Aim of the task = The needed output is the run of lines below from the one containing "[614,147,652,160] solve ->" through the one containing "[147,367,195,390] [99,412,135,434] pull", copied exactly and free of pictures.

··· Input material

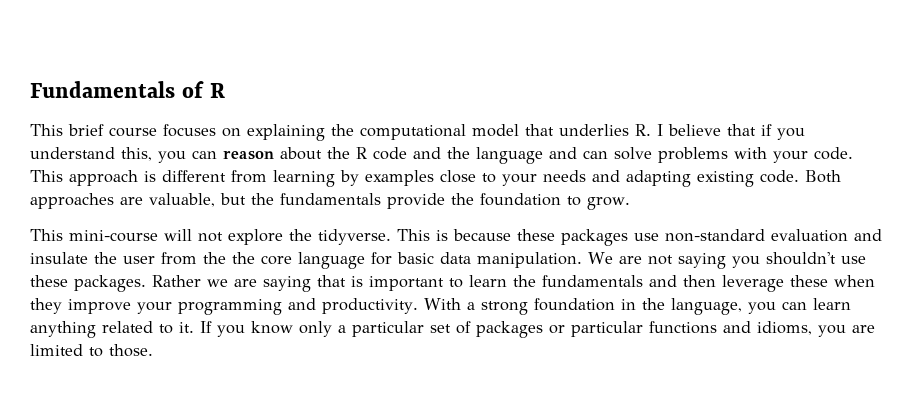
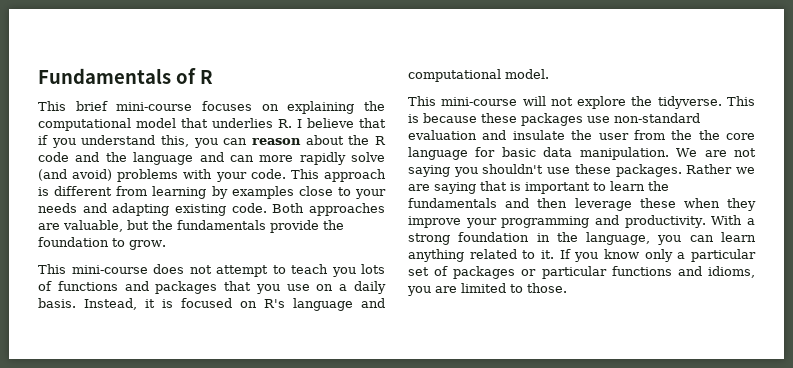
[109,127,157,137] course -> [116,102,193,111] mini-course
[614,147,652,160] solve -> [259,152,385,165] [38,169,113,181] more rapidly solve (and avoid)
(630, 203) none -> [38,264,385,277] [38,281,386,294] [38,298,385,311] [408,69,549,82] // This mini-course does not attempt to teach you lots of functions and packages that you use on a daily basis. Instead, it is focused on R's language and computational model.

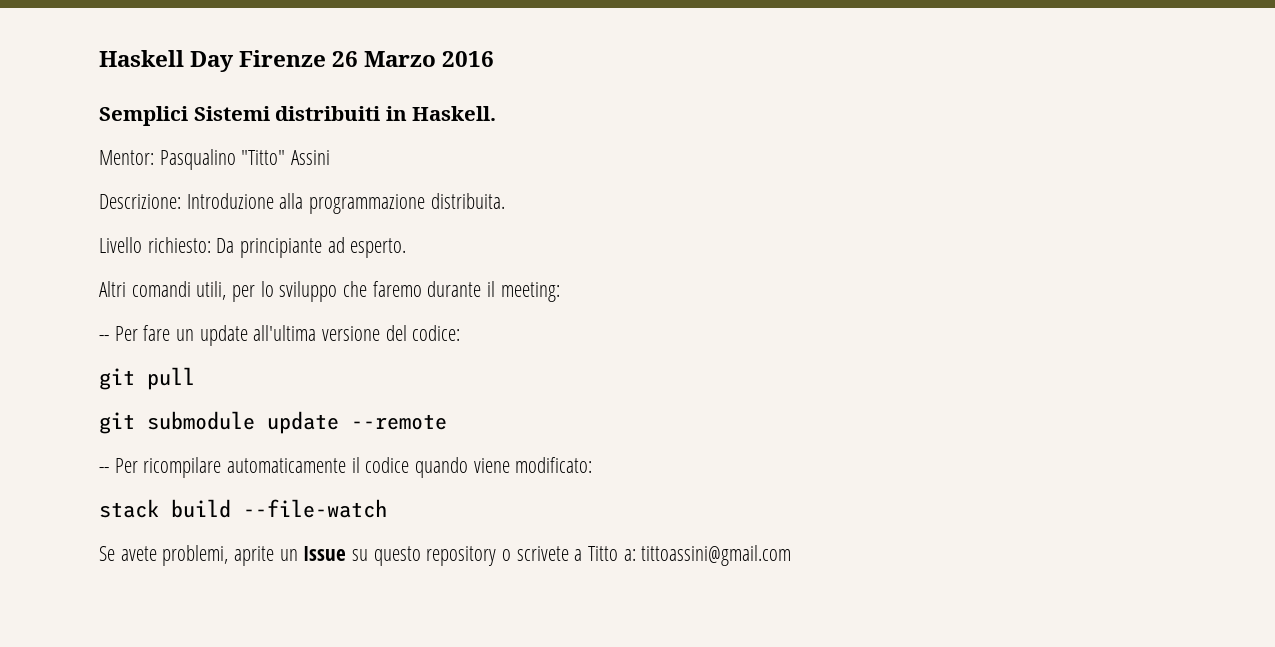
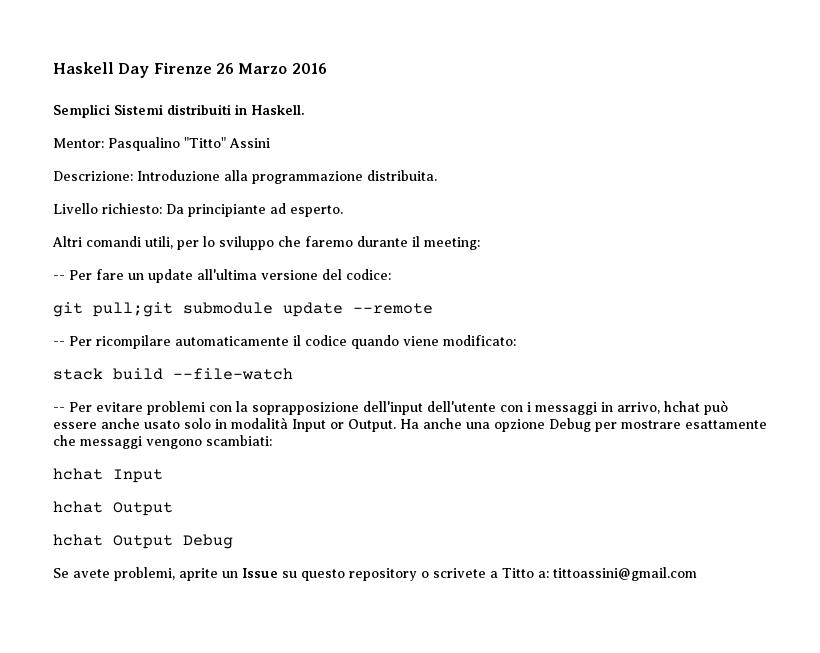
[147,367,195,390] [99,412,135,434] pull // git -> [93,302,173,317] pull;git
(387, 508) none -> [53,400,728,415] [53,417,767,432] [53,435,272,449] [53,468,163,483] [53,501,173,516] [53,534,233,549] // -- Per evitare problemi con la soprapposizione dell'input dell'utente con i messaggi in arrivo, hchat può essere anche usato solo in modalità Input or Output. Ha anche una opzione Debug per mostrare esattamente che messaggi vengono scambiati: // hchat Input // hchat Output // hchat Output Debug

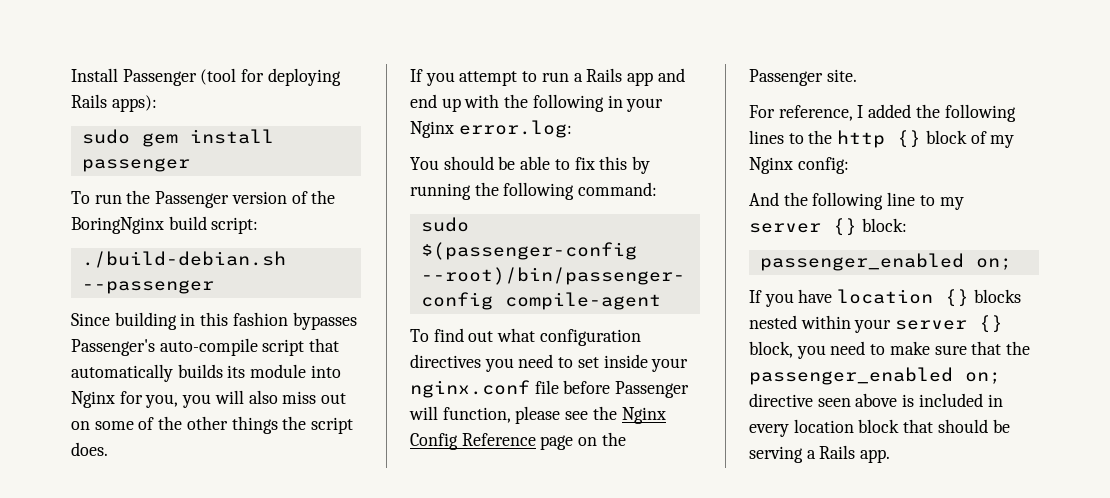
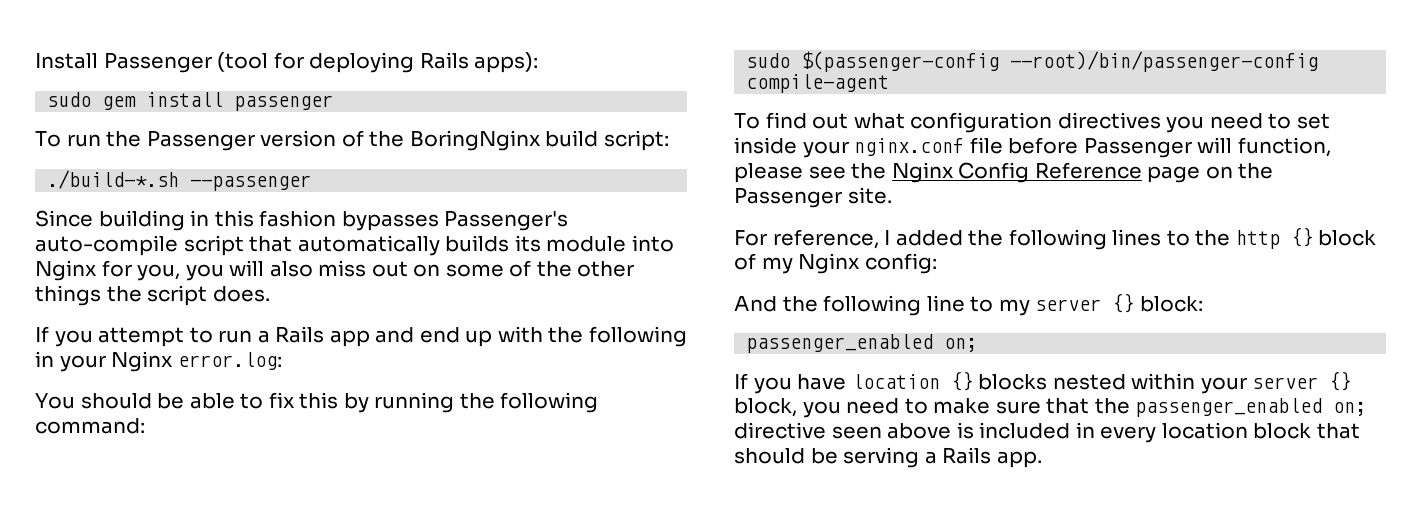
[81,251,286,268] ./build-debian.sh -> [47,170,180,189] ./build-*.sh

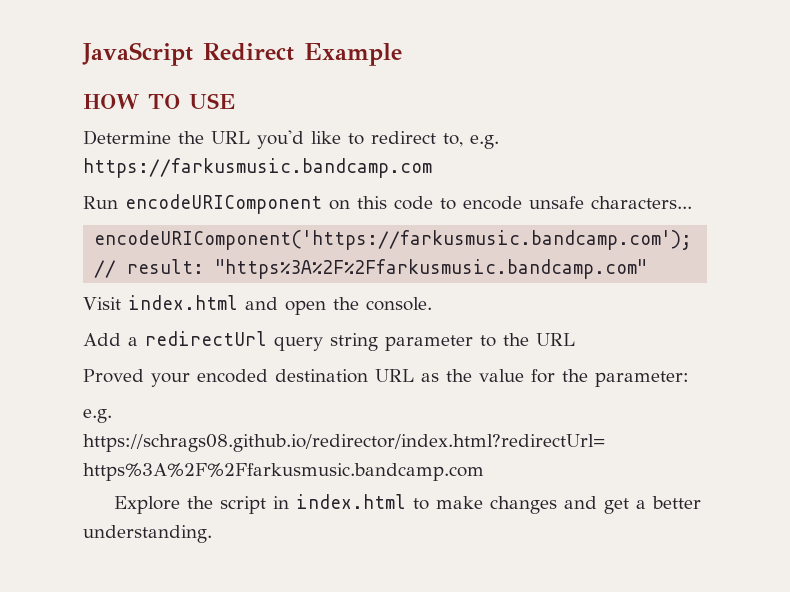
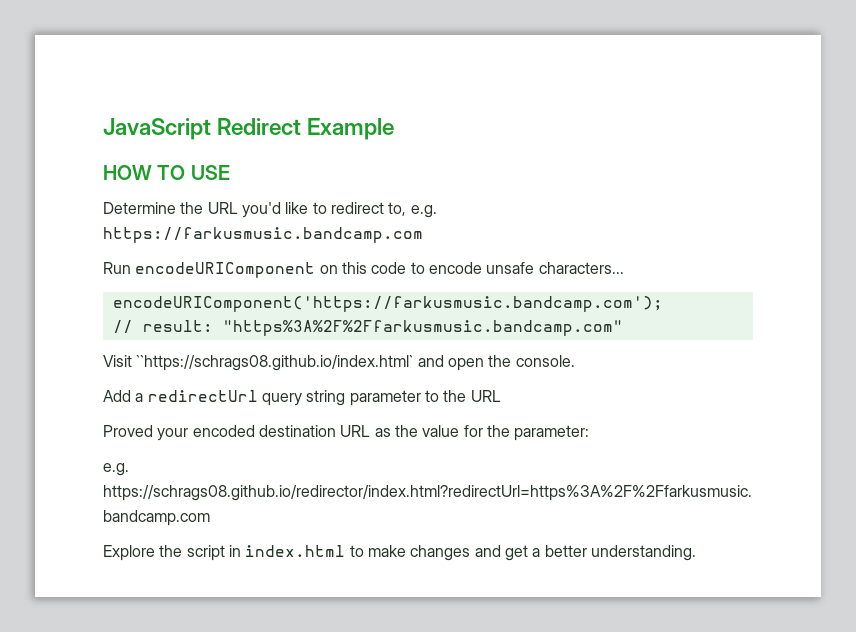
[127,295,238,310] index.html -> [136,355,414,371] ``https://schrags08.github.io/index.html`

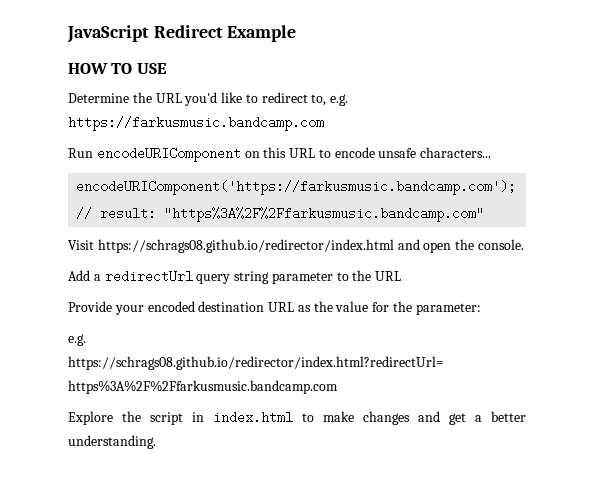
[371,262,407,274] code -> [289,148,316,158] URL
[136,355,414,371] ``https://schrags08.github.io/index.html` -> [97,239,394,253] https://schrags08.github.io/redirector/index.html
[103,425,153,437] Proved -> [68,301,112,312] Provide

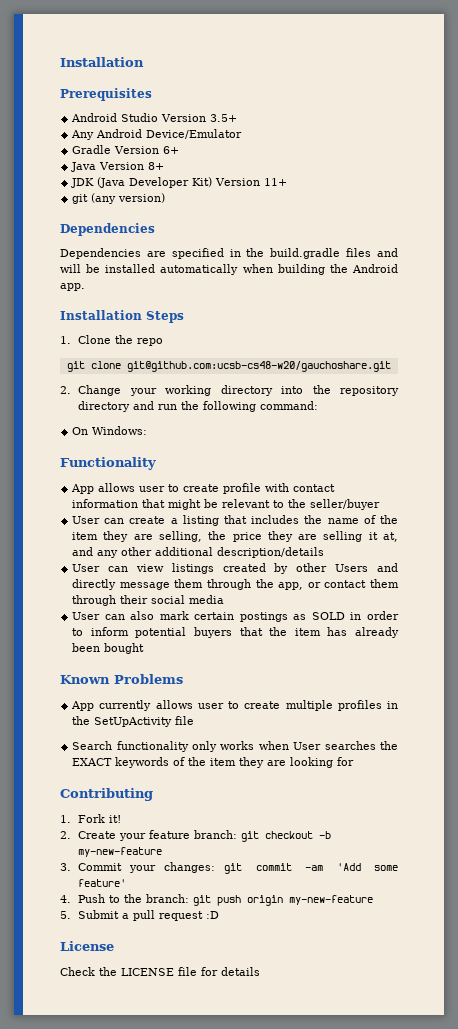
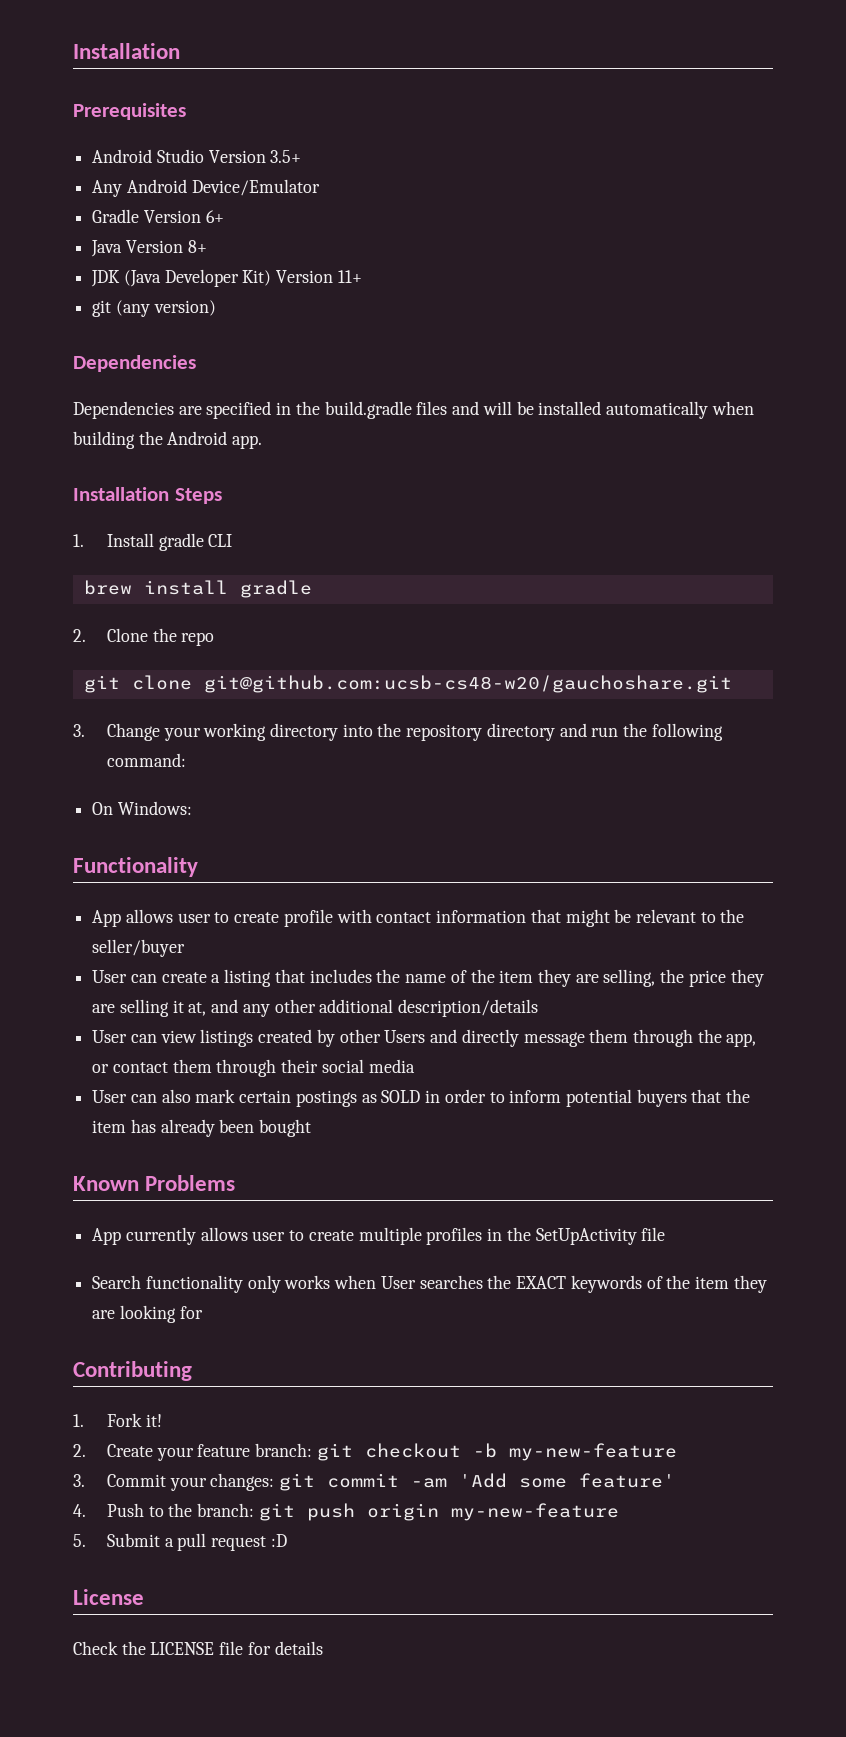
(71, 340) none -> [106,533,233,551] [83,580,312,598] [73,629,86,642] Install gradle CLI // brew install gradle // 2.
[60,386,71,394] 2. -> [73,724,85,737] 3.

······

Task result =
[614,147,652,160] solve -> [259,152,385,165] [38,169,113,181] more rapidly solve (and avoid)
(630, 203) none -> [38,264,385,277] [38,281,386,294] [38,298,385,311] [408,69,549,82] // This mini-course does not attempt to teach you lots of functions and packages that you use on a daily basis. Instead, it is focused on R's language and computational model.

[147,367,195,390] [99,412,135,434] pull // git -> [93,302,173,317] pull;git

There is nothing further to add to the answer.